Last April, I noted how liberal theologian and Washington Post "On Faith" contributor Susan Brooks Thistlethwaite used the week leading up to Easter as an opportunity to shame Christians towards getting rid of their firearms, twisting and contorting Christian Scripture to back her position. While gun control is still a hot topic in the news, the Center for American Progress fellow has moved on to "marriage equality" as the liberal cause celebre to cynically tie to the holiest week on the Christian calendar:
“Holy Week” is when Christians remember the last days of Jesus of Nazareth, from his triumphal entry into Jerusalem, through his arrest, trial, crucifixion and resurrection.
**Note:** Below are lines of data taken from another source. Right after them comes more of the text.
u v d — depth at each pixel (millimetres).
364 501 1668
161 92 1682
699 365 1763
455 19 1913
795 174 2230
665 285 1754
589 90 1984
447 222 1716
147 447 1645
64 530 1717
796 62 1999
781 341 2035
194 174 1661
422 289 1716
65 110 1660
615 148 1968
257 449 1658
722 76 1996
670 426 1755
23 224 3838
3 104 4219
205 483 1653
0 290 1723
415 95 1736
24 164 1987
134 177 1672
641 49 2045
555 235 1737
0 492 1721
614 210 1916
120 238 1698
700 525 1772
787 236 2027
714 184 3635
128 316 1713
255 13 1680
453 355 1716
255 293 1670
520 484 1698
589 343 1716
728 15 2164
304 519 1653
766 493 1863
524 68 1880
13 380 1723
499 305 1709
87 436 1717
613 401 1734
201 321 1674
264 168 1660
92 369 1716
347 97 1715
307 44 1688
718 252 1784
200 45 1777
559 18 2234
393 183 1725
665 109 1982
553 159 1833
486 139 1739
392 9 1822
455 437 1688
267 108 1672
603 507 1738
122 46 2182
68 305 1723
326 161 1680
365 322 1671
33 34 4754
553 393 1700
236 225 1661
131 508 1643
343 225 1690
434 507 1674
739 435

This week is central to the Christian calendar, and to a Christian theology that celebrates that love, despite all the harm human beings do to one another, is stronger than hate.
As a Christian minister and a theologian, I believe the deep meaning of Holy Week is that the love of God is, indeed, stronger than all the hate and violence that is so tragically rampant in human life.
[...]
The prevailing wisdom is that the Supreme Court will rule narrowly, rather than broadly in these cases. The justices may, in the majority, be unwilling to rule decisively for full equality while attempting not to rule out the constitutionality of gay-marriage.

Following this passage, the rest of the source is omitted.